Jika populisme dalam politik identitas semakin kuat, tidak akan ada lagi keadilan sosial, tidak akan ada persamaan hak bagi seluruh rakyat Indonesia, bahkan tidak akan ada kebebasan bagi orang lain dan bagi dirinya sendiri.

Politik identitas berbasis agama yang digunakan dalam kampanye politik juga menimbulkan perpecahan antar kelompok agama di Indonesia. Kuatnya tekanan kelompok agama radikal di Indonesia secara tidak langsung memiliki dampak negatif bagi pemeluk agama lain. Penganut agama minoritas merasa terdiskriminasi, sehingga menimbulkan perpecahan antar umat beragama.

Islam dalam Memandang Politik Identitas

Sejak jaman Rasulullah SAW dan para sahabat antara politik dan agama memang sangat erat kaitannya. Karna dasarnya syariat agama dijadikan sebagai kontroling dalam menjalankan politik ketata negaraan. Berikut diantaranya antara ayat-ayat Al-Qur’an yang dapat dihubungkan dengan politik identitas :

Al-Qur’an mengedepankan musyawarah dalam mengambil keputusan.

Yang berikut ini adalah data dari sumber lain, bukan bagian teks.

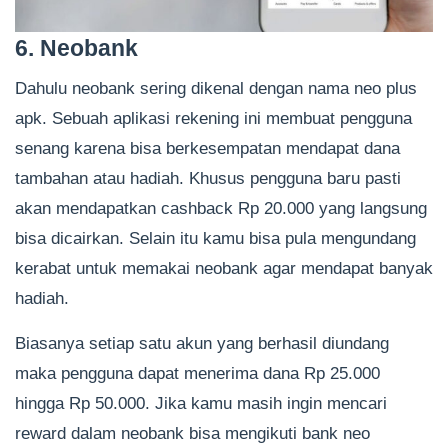
6. Neobank
Dahulu neobank sering dikenal dengan nama neo plus
apk. Sebuah aplikasi rekening ini membuat pengguna
senang karena bisa berkesempatan mendapat dana
tambahan atau hadiah. Khusus pengguna baru pasti
akan mendapatkan cashback Rp 20.000 yang langsung
bisa dicairkan. Selain itu kamu bisa pula mengundang
kerabat untuk memakai neobank agar mendapat banyak
hadiah.
Biasanya setiap satu akun yang berhasil diundang
maka pengguna dapat menerima dana Rp 25.000
hingga Rp 50.000. Jika kamu masih ingin mencari
reward dalam neobank bisa mengikuti bank neo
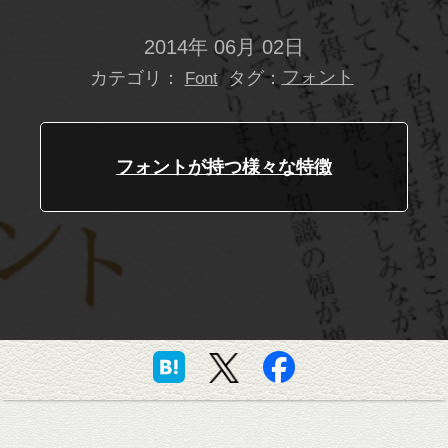
2014年 06月 02日
カテゴリ：
タグ：
フォント
Font
フォントが持つ様々な特徴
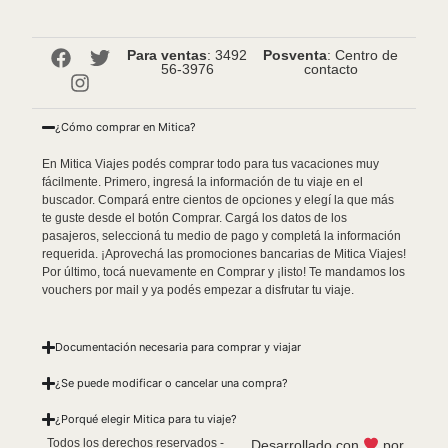
Para ventas
: 3492
Posventa
: Centro de
56-3976
contacto
¿Cómo comprar en Mitica?
En Mitica Viajes podés comprar todo para tus vacaciones muy
fácilmente. Primero, ingresá la información de tu viaje en el
buscador. Compará entre cientos de opciones y elegí la que más
te guste desde el botón Comprar. Cargá los datos de los
pasajeros, seleccioná tu medio de pago y completá la información
requerida. ¡Aprovechá las promociones bancarias de Mitica Viajes!
Por último, tocá nuevamente en Comprar y ¡listo! Te mandamos los
vouchers por mail y ya podés empezar a disfrutar tu viaje.
Documentación necesaria para comprar y viajar
¿Se puede modificar o cancelar una compra?
¿Porqué elegir Mitica para tu viaje?
Todos los derechos reservados -
Desarrollado con
por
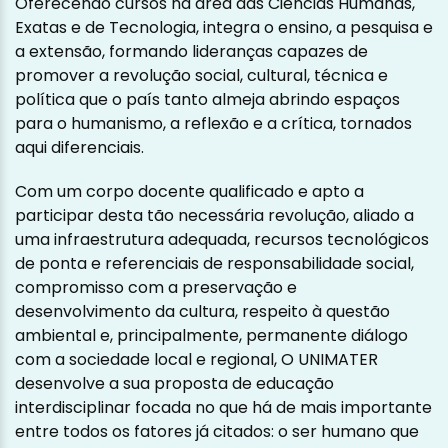
Oferecendo cursos na área das Ciências Humanas,
Exatas e de Tecnologia, integra o ensino, a pesquisa e
a extensão, formando lideranças capazes de
promover a revolução social, cultural, técnica e
política que o país tanto almeja abrindo espaços
para o humanismo, a reflexão e a crítica, tornados
aqui diferenciais.
Com um corpo docente qualificado e apto a
participar desta tão necessária revolução, aliado a
uma infraestrutura adequada, recursos tecnológicos
de ponta e referenciais de responsabilidade social,
compromisso com a preservação e
desenvolvimento da cultura, respeito à questão
ambiental e, principalmente, permanente diálogo
com a sociedade local e regional, O UNIMATER
desenvolve a sua proposta de educação
interdisciplinar focada no que há de mais importante
entre todos os fatores já citados: o ser humano que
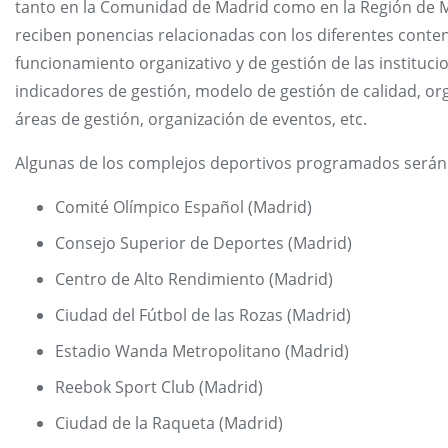
tanto en la Comunidad de Madrid como en la Región de Mu
reciben ponencias relacionadas con los diferentes conte
funcionamiento organizativo y de gestión de las instituc
indicadores de gestión, modelo de gestión de calidad, or
áreas de gestión, organización de eventos, etc.
Algunas de los complejos deportivos programados serán 
Comité Olímpico Español (Madrid)
Consejo Superior de Deportes (Madrid)
Centro de Alto Rendimiento (Madrid)
Ciudad del Fútbol de las Rozas (Madrid)
Estadio Wanda Metropolitano (Madrid)
Reebok Sport Club (Madrid)
Ciudad de la Raqueta (Madrid)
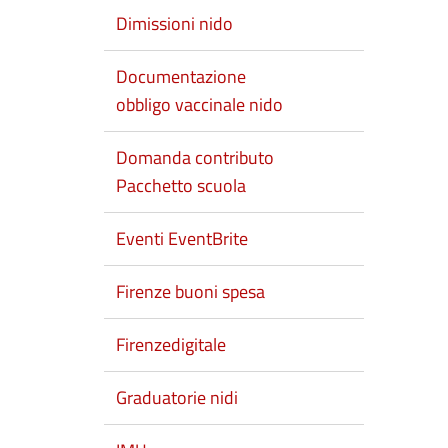
Dimissioni nido
Documentazione
obbligo vaccinale nido
Domanda contributo
Pacchetto scuola
Eventi EventBrite
Firenze buoni spesa
Firenzedigitale
Graduatorie nidi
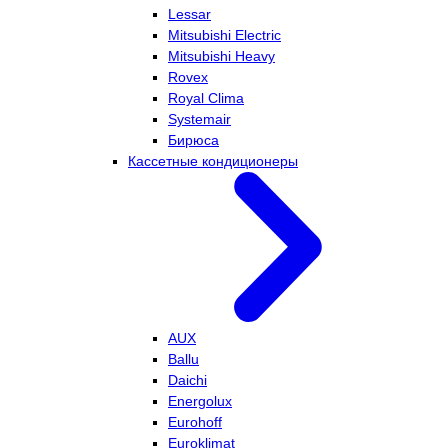
Lessar
Mitsubishi Electric
Mitsubishi Heavy
Rovex
Royal Clima
Systemair
Бирюса
Кассетные кондиционеры
AUX
Ballu
Daichi
Energolux
Eurohoff
Euroklimat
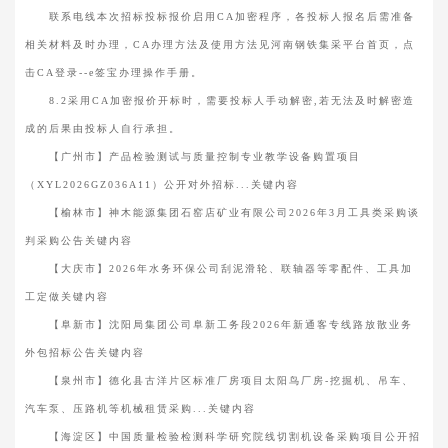
联系电线本次招标投标报价启用CA加密程序，各投标人报名后需准备
相关材料及时办理，CA办理方法及使用方法见河南钢铁集采平台首页，点
击CA登录--e签宝办理操作手册。
8.2采用CA加密报价开标时，需要投标人手动解密,若无法及时解密造
成的后果由投标人自行承担。
【广州市】产品检验测试与质量控制专业教学设备购置项目
（XYL2026GZ036A11）公开对外招标...关键内容
【榆林市】神木能源集团石窑店矿业有限公司2026年3月工具类采购谈
判采购公告关键内容
【大庆市】2026年水务环保公司刮泥滑轮、联轴器等零配件、工具加
工定做关键内容
【阜新市】沈阳局集团公司阜新工务段2026年新通客专线路放散业务
外包招标公告关键内容
【泉州市】德化县古洋片区标准厂房项目太阳鸟厂房-挖掘机、吊车、
汽车泵、压路机等机械租赁采购...关键内容
【海淀区】中国质量检验检测科学研究院线切割机设备采购项目公开招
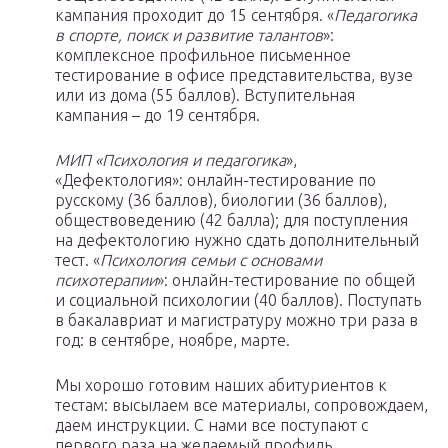
кампания проходит до 15 сентября. «
Педагогика
в спорте, поиск и развитие талантов
»:
комплексное профильное письменное
тестирование в офисе представительства, вузе
или из дома (55 баллов). Вступительная
кампания – до 19 сентября.
МИП «Психология и педагогика
»,
«Дефектология»: онлайн-тестирование по
русскому (36 баллов), биологии (36 баллов),
обществоведению (42 балла); для поступления
на дефектологию нужно сдать дополнительный
тест. «
Психология семьи с основами
психотерапии
»: онлайн-тестирование по общей
и социальной психологии (40 баллов). Поступать
в бакалавриат и магистратуру можно три раза в
год: в сентябре, ноябре, марте.
Мы хорошо готовим наших абитуриентов к
тестам: высылаем все материалы, сопровождаем,
даем инструкции. С нами все поступают с
первого раза на желаемый профиль.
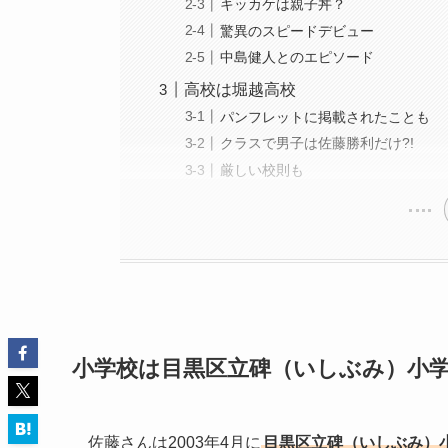
キッカケは親子丼？
驚異のスピードデビュー
中島健人とのエピソード
高校は堀越高校
パンフレットに掲載されたことも
クラスで男子は佐藤勝利だけ?!
厳しい校則も
小学校は目黒区立碑（いしぶみ）小
佐藤さんは2003年4月に
目黒区立碑（いしぶみ）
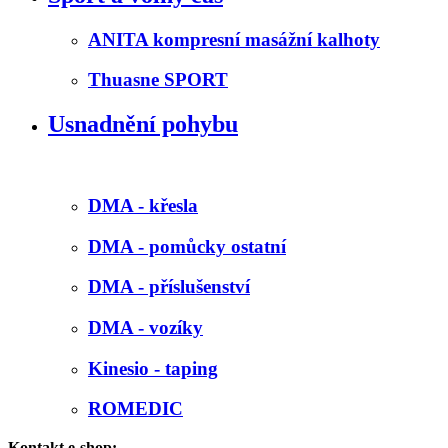
ANITA kompresní masážní kalhoty
Thuasne SPORT
Usnadnění pohybu
DMA - křesla
DMA - pomůcky ostatní
DMA - příslušenství
DMA - vozíky
Kinesio - taping
ROMEDIC
Kontakt e-shop:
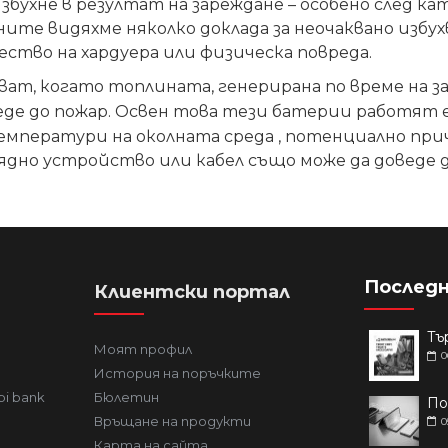
збухне в резултат на зареждане – особено след 
ите видяхме няколко доклада за неочаквано избухв
ство на хардуера или физическа повреда.
 когато топлината, генерирана по време на зареж
оведе до пожар. Освен това тези батерии работя
температури на околната среда , потенциално при
ядно устройство или кабел също може да доведе д
Последн
Клиентски портал
Моят профил
0
История на поръчките
bi bank
Бюлетин
Връщане на продукти
0
Карта на сайта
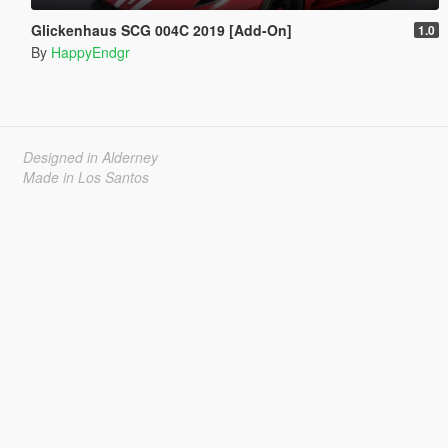
Glickenhaus SCG 004C 2019 [Add-On]
1.0
By
HappyEndgr
Designed in Alderney
Made in Los Santos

فَبِمَا رَحْمَةٍ مِّنَ اللّٰهِ لِنْتَ لَهُمْ ۚ وَلَوْ كُنْتَ فَظًّا غَلِيْظَ الْقَلْبِ لَانْفَضُّوْا مِنْ حَوْلِكَ ۖ فَاعْفُ عَنْهُمْ وَاسْتَغْفِرْ لَهُمْ وَشَاوِرْهُمْ فِى الْاَمْرِۚ فَاِذَا عَزَمْتَ فَتَوَكَّلْ عَلَى اللّٰهِ ۗ اِنَّ اللّٰهَ يُحِبُّ الْمُتَوَكِّلِيْنَ

“… dan bermusyawarahlah dengan mereka dalam urusan itu. Kemudian apabila kamu telah membulatkan tekad, maka bertawakkallah kepada Allah. Sesungguhnya Allah menyukai orang-orang yang bertawakkal kepada-Nya (Q.S. Ali ‘Imran/3:159).

Selain itu dalam Al-Qur’an surah Al-Maidah (5:8) dijelaskan di dalamnya Islam menjunjung tinggi nilai-nilai keadilan dan kebersamaan, sungguhpun umat Islam terlibat sebagai subyek atau objek dalam persoalan tersebut. Rasa keadilan tidak boleh dikorbankan oleh keinginan subyektif.

يٰٓاَيُّهَا الَّذِيْنَ اٰمَنُوْا كُوْنُوْا قَوَّامِيْنَ لِلّٰهِ شُهَدَاۤءَ بِالْقِسْطِۖ وَلَا يَجْرِمَنَّكُمْ شَنَاٰنُ قَوْمٍ عَلٰٓى اَلَّا تَعْدِلُوْا ۗاِعْدِلُوْاۗ هُوَ اَقْرَبُ لِلتَّقْوٰىۖ وَاتَّقُوا اللّٰهَ ۗاِنَّ اللّٰهَ خَبِيْرٌۢ بِمَا تَعْمَلُوْنَ

Dan janganlah sekali-kali kebencianmu terhadap sesuatu kaum, mendorong kamu untuk berlaku tidak adil. (Q.S. Al-Maidah/5:8).

Al-Qur’an juga samasekali tidak menolerir pembinasaan diri sendiri dalam mencapai tujuan, sesuci apapun tujuan itu. Tidak boleh menghalalkan segala cara dalam mencapai tujuan, apalagi dengan sengaja mengorbankan diri dan orang lain yang tak berdosa, tidak pernah dicontohkan Rasulullah dan para sahabatnya.

وَاَنْفِقُوْا فِيْ سَبِيْلِ اللّٰهِ وَلَا تُلْقُوْا بِاَيْدِيْكُمْ اِلَى التَّهْلُكَةِ ۛ وَاَحْسِنُوْا ۛ اِنَّ اللّٰهَ يُحِبُّ الْمُحْسِنِيْنَ

Dan janganlah kamu menjatuhkan dirimu sendiri ke dalam kebinasaan, dan berbuat baiklah, karena sesungguhnya Allah menyukai orang-orang yang berbuat baik. (Q.S. Al-Baqarah/2:195).

Seyogianya kedepannya kita harus lebih berhati-hati dalam memilah informasi, semoga bermanfaat.